But, presently, when sovereignty grew to be hereditary and no longer elective, hereditary sovereigns began to degenerate from their ancestors, and, quitting worthy courses, took up the notion that princes had nothing to do but to surpass the rest of the world in sumptuous display and wantonness, and whatever else ministers to pleasure so that the prince coming to be hated, and therefore to feel fear, and passing from fear to infliction of injuries, a tyranny soon sprang up. Forthwith there began movements to overthrow the prince, and plots and conspiracies against him undertaken not by those who were weak, or afraid for themselves, but by such as being conspicuous for their birth, courage, wealth, and station, could not tolerate the shameful life of the tyrant. The multitude, following the lead of these powerful men, took up arms against the prince and, he being got rid of, obeyed these others as their liberators; who, on their part, holding in hatred the name of sole ruler, formed themselves into a government and at first, while the recollection of past tyranny was still fresh, observed the laws they themselves made, and postponing personal advantage to the common welfare, administered affairs both publicly and privately with the utmost diligence and zeal. But this government passing, afterwards, to their descendants who, never having been taught in the school of Adversity, knew nothing of the vicissitudes of Fortune, these not choosing to rest content with mere civil equality, but abandoning themselves to avarice, ambition, and lust, converted, without respect to civil rights what had been a government of the best into a government of the few; and so very soon met with the same fate as the tyrant.

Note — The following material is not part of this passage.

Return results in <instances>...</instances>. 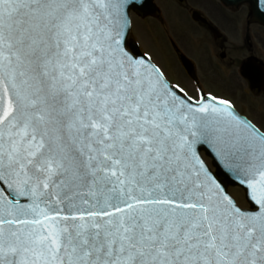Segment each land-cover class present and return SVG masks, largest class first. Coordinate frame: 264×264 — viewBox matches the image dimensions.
I'll return each mask as SVG.
<instances>
[{"label":"snow or ice","instance_id":"obj_1","mask_svg":"<svg viewBox=\"0 0 264 264\" xmlns=\"http://www.w3.org/2000/svg\"><path fill=\"white\" fill-rule=\"evenodd\" d=\"M145 7L0 0V264H264V121L141 51Z\"/></svg>","mask_w":264,"mask_h":264},{"label":"flooded vegetation","instance_id":"obj_2","mask_svg":"<svg viewBox=\"0 0 264 264\" xmlns=\"http://www.w3.org/2000/svg\"><path fill=\"white\" fill-rule=\"evenodd\" d=\"M155 2V15L133 13V17L135 23L139 20L141 25L147 19H155L166 29L172 69L178 77L176 81L188 89L186 84L190 82L194 88L198 78L205 90L233 99L239 111L253 118L248 109L249 100L256 101L250 108H258L259 104L264 106V19L259 18L264 13L258 14V7H253L252 0ZM171 6L175 8V17H172ZM140 45L147 51L142 42ZM161 66L169 75L166 65ZM213 82L233 84L232 92L227 85L232 94L212 88H221ZM189 94H192L190 90Z\"/></svg>","mask_w":264,"mask_h":264},{"label":"rangeland","instance_id":"obj_3","mask_svg":"<svg viewBox=\"0 0 264 264\" xmlns=\"http://www.w3.org/2000/svg\"><path fill=\"white\" fill-rule=\"evenodd\" d=\"M169 4H172V3L170 2ZM170 11L172 12V17H175V8L173 6L170 7ZM133 36L138 38V40L142 42V45L144 46V48L155 56V58L158 60L160 65L162 64L166 65L165 67L169 70L170 78H173L174 80L178 79L175 73L176 71L173 72V69H172V56H171L172 53H171V45L169 43V35L168 33H166V29L157 23V20L147 19V21L144 22L143 25L139 23V20L136 21L135 29L133 30ZM157 46L159 47V49L157 48ZM213 83L217 84L218 87H221L219 89L217 87H212V88H215L216 90H220V92L229 91V88L227 85L231 87L230 91L231 92L233 91V86H232L233 84L216 83V82H213ZM186 86L188 87L190 92H192L193 88L190 82H188V85L186 84ZM231 92L230 94H232ZM238 95H240V98H243L241 96V93H238ZM255 102H253L252 99L249 100L248 109L250 110V115L255 120L264 121V106H261L262 104L261 105L259 104L258 108H255V109L253 107L250 108V105L255 104ZM231 190L234 193L238 192V189H235V188Z\"/></svg>","mask_w":264,"mask_h":264},{"label":"water","instance_id":"obj_4","mask_svg":"<svg viewBox=\"0 0 264 264\" xmlns=\"http://www.w3.org/2000/svg\"><path fill=\"white\" fill-rule=\"evenodd\" d=\"M226 1L227 2H235V0H226ZM145 2H146V7L144 8V13L142 15L154 14L155 13V5L153 4V0H145ZM137 52H139L138 48H137Z\"/></svg>","mask_w":264,"mask_h":264}]
</instances>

For the multitude loathing its rulers, lent itself to any who ventured, in whatever way, to attack them; when some one man speedily arose who with the aid of the people overthrew them. But the recollection of the tyrant and of the wrongs suffered at his hands being still fresh in the minds of the people, who therefore felt no desire to restore the monarchy, they had recourse to a popular government, which they established on such a footing that neither king nor nobles had any place in it. And because all governments inspire respect at the first, this government also lasted for a while, but not for long, and seldom after the generation which brought it into existence had died out. For, suddenly, liberty passed into license, wherein neither private worth nor public authority was respected, but, every one living as he liked, a thousand wrongs were done daily. Whereupon, whether driven by necessity, or on the suggestion of some wiser man among them and to escape anarchy, the people reverted to a monarchy, from which, step by step, in the manner and for the causes already assigned, they came round once more to license. For this is the circle revolving within which all states are and have been governed; although in the same state the same forms of government rarely repeat themselves, because hardly any state can have such vitality as to pass through such a cycle more than once, and still hold together. For it may be expected that in some sea of disaster, when a state must always be wanting prudent counsels and in strength, it will become subject to some neighbouring and better-governed state; though assuming this not to happen, it might well pass for an indefinite period from one of these forms of government to another.
I say, then, that all these six forms of government are pernicious—the three good kinds, from their brief duration the three bad, from their inherent badness. Wise legislators therefore, knowing these defects, and avoiding each of these forms in its simplicity, have made choice of a form which shares in the qualities of all the first three, and which they judge to be more stable and lasting than any of these separately. For where we have a monarchy, an aristocracy, and a democracy existing together in the same city, each of the three serves as a check upon the other.
Among those who have earned special praise by devising a constitution of this nature, was Lycurgus, who so framed the laws of Sparta as to assign their proper functions to kings, nobles, and commons; and in this way established a government, which, to his great glory and to the peace and tranquility of his country, lasted for more than eight hundred years. The contrary, however, happened in the case of Solon; who by the turn he gave to the institutions of Athens, created there a purely democratic government, of such brief duration, that he himself lived to witness the beginning of the despotism of Pisistratus. And although, forty years later, the heirs of Pisistratus were driven out, and Athens recovered her freedom, nevertheless because she reverted to the same form government as had been established by Solon, she could maintain it for only a hundred years more; for though to preserve it, many ordinances were passed for repressing the ambition of the great and the turbulence of the people, against which Solon had not provided, still, since neither the monarchic nor the aristocratic element was given a place in her constitution, Athens, as compared with Sparta, had but a short life.